Without a single alteration, write the listing out again.
*** Records to process
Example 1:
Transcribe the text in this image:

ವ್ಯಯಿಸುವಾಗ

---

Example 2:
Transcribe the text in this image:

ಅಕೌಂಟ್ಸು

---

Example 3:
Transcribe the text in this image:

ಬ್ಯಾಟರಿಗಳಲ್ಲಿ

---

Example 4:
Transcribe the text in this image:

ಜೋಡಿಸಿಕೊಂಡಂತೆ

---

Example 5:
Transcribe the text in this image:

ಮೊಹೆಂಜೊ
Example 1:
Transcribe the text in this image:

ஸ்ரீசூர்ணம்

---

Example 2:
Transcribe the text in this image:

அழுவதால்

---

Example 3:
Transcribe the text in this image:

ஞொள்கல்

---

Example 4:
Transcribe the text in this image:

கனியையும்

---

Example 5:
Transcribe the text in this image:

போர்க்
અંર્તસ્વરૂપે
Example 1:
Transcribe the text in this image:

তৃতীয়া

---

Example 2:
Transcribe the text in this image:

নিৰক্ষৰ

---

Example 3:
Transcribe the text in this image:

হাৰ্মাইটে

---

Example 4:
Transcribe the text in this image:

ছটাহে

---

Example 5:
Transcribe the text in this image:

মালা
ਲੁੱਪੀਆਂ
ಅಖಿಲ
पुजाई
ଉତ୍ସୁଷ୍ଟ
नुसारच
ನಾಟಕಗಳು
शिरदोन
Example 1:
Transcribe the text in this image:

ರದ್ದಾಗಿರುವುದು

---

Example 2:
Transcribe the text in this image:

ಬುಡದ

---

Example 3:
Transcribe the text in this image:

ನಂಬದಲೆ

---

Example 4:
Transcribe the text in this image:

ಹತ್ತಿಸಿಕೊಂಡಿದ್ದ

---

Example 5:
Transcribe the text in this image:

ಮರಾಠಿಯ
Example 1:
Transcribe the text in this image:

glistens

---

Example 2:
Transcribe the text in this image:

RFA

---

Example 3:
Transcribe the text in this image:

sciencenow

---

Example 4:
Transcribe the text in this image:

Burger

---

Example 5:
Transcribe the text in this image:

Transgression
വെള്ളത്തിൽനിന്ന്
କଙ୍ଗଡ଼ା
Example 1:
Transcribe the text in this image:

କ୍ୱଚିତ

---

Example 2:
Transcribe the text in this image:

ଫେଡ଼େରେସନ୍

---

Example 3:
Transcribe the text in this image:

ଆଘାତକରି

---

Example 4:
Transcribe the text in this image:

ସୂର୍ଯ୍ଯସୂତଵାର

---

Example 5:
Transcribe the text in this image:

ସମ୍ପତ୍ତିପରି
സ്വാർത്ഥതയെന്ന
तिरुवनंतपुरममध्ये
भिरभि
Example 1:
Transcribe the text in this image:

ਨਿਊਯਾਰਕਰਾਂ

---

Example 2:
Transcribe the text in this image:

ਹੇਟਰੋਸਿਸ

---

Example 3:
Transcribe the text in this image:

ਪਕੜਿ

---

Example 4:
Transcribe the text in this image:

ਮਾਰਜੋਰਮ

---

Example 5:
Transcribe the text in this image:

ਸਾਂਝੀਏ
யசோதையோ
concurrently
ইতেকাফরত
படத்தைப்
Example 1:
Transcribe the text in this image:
******
Solution to this exercise:
Example 1:
Transcribe the text in this image:

ವ್ಯಯಿಸುವಾಗ

---

Example 2:
Transcribe the text in this image:

ಅಕೌಂಟ್ಸು

---

Example 3:
Transcribe the text in this image:

ಬ್ಯಾಟರಿಗಳಲ್ಲಿ

---

Example 4:
Transcribe the text in this image:

ಜೋಡಿಸಿಕೊಂಡಂತೆ

---

Example 5:
Transcribe the text in this image:

ಮೊಹೆಂಜೊ
Example 1:
Transcribe the text in this image:

ஸ்ரீசூர்ணம்

---

Example 2:
Transcribe the text in this image:

அழுவதால்

---

Example 3:
Transcribe the text in this image:

ஞொள்கல்

---

Example 4:
Transcribe the text in this image:

கனியையும்

---

Example 5:
Transcribe the text in this image:

போர்க்
અંર્તસ્વરૂપે
Example 1:
Transcribe the text in this image:

তৃতীয়া

---

Example 2:
Transcribe the text in this image:

নিৰক্ষৰ

---

Example 3:
Transcribe the text in this image:

হাৰ্মাইটে

---

Example 4:
Transcribe the text in this image:

ছটাহে

---

Example 5:
Transcribe the text in this image:

মালা
ਲੁੱਪੀਆਂ
ಅಖಿಲ
पुजाई
ଉତ୍ସୁଷ୍ଟ
नुसारच
ನಾಟಕಗಳು
शिरदोन
Example 1:
Transcribe the text in this image:

ರದ್ದಾಗಿರುವುದು

---

Example 2:
Transcribe the text in this image:

ಬುಡದ

---

Example 3:
Transcribe the text in this image:

ನಂಬದಲೆ

---

Example 4:
Transcribe the text in this image:

ಹತ್ತಿಸಿಕೊಂಡಿದ್ದ

---

Example 5:
Transcribe the text in this image:

ಮರಾಠಿಯ
Example 1:
Transcribe the text in this image:

glistens

---

Example 2:
Transcribe the text in this image:

RFA

---

Example 3:
Transcribe the text in this image:

sciencenow

---

Example 4:
Transcribe the text in this image:

Burger

---

Example 5:
Transcribe the text in this image:

Transgression
വെള്ളത്തിൽനിന്ന്
କଙ୍ଗଡ଼ା
Example 1:
Transcribe the text in this image:

କ୍ୱଚିତ

---

Example 2:
Transcribe the text in this image:

ଫେଡ଼େରେସନ୍

---

Example 3:
Transcribe the text in this image:

ଆଘାତକରି

---

Example 4:
Transcribe the text in this image:

ସୂର୍ଯ୍ଯସୂତଵାର

---

Example 5:
Transcribe the text in this image:

ସମ୍ପତ୍ତିପରି
സ്വാർത്ഥതയെന്ന
तिरुवनंतपुरममध्ये
भिरभि
Example 1:
Transcribe the text in this image:

ਨਿਊਯਾਰਕਰਾਂ

---

Example 2:
Transcribe the text in this image:

ਹੇਟਰੋਸਿਸ

---

Example 3:
Transcribe the text in this image:

ਪਕੜਿ

---

Example 4:
Transcribe the text in this image:

ਮਾਰਜੋਰਮ

---

Example 5:
Transcribe the text in this image:

ਸਾਂਝੀਏ
யசோதையோ
concurrently
ইতেকাফরত
படத்தைப்
Example 1:
Transcribe the text in this image:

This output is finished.